I spent the summer writing the paper, submitted it, and it was accepted. That conference opened up a whole new aspect of existence for me. By the end of it, I knew that I was a libertarian and was no longer intellectually alone in this world. I also knew that I had broken out of Randroidism and could think and argue on my own with a rather richly varying spectrum of personalities and beliefs. I recall one session where a participant referred to Rand’s epistemological writings as "painstakingly careful." David Ramsay Steele retorted, "If Ayn Rand’s epistemological writings can be described as ‘painstakingly careful’, then I suppose her political writing could be described as ‘softly persuasive’, and her novels – such as Atlas Shrugged– as ‘subtly evocative’." I laughed with many others as I realized how clearly David had hit the mark. I still believe that Rand’s – and Aristotelian – epistemological views are correct in the main, but hers are hardly "painstakingly careful." Nor are they scholarly in that she fails to reference the literature on which she draws so one can hardly turn to it for a fuller understanding and clues for extension. The same is true of her writing on other subjects. Good, but limited, and limiting if treated as catechism.

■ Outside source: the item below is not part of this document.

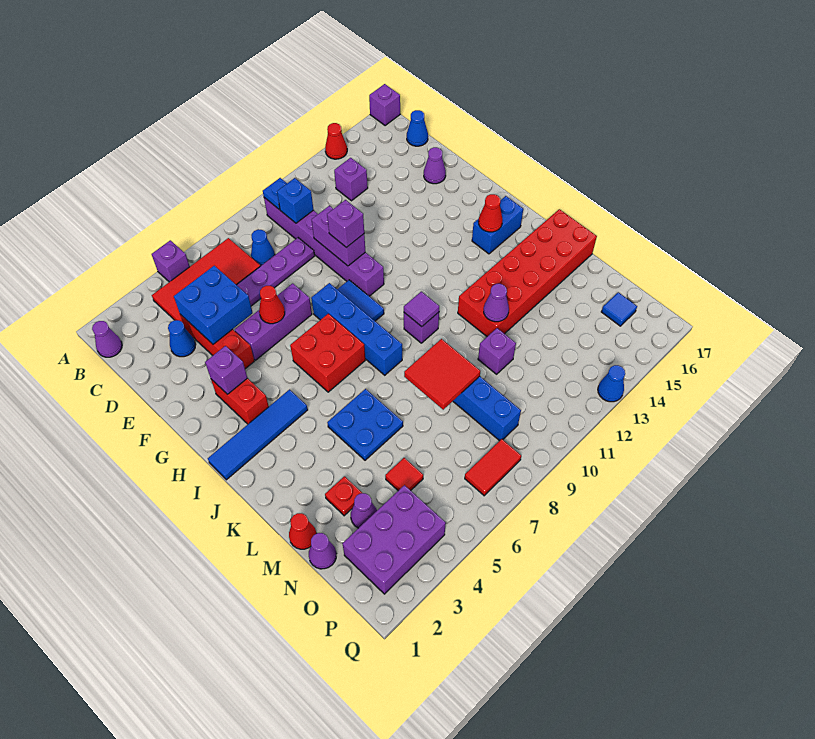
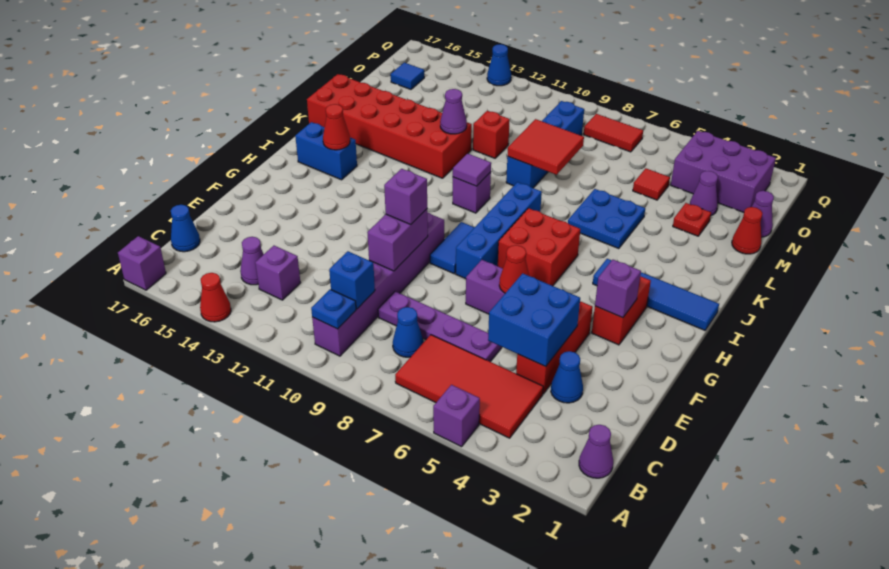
purple cone E16 level 1 -> purple cone C14 level 1
purple brick M11 level 1 -> red brick M11 level 1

The Newark conference was followed by other invitations over the next few years that allowed me to meet and converse with most of the main figures in academic Austrian economics and libertarianism in general. For this, I will be forever grateful to Liberty Fund, and to Israel Kirzner in particular. On one occasion, I made Friedrich Hayek mad enough to glare at me and, despite our generally congenial acquaintanceship, Murray Rothbard once wrote me a scathing letter in response to an early paper on Mises. From Hamilton I moved to Western Maryland College, then to Pace University and, finally, to the University of Dallas in 1981, where I remain. My own research has not followed a consistent line over the past twenty years, although I’ve recently returned to Austrian topics. Seven years ago, a by-pass operation reminded me of the fragility of life and reawakened my desire to make positive contributions to the advancement of Austrian School thought. I intend to devote the next twenty years to doing so.

January 11, 2003

Sam Bostaph, PhD (send him mail), is Associate Professor of Economics and Chairman, Department of Economics, University of Dallas. He expects that by the time his four-year-old and eighteen-month-old daughters matriculate to university, the only economics taught will be that of the Austrian School.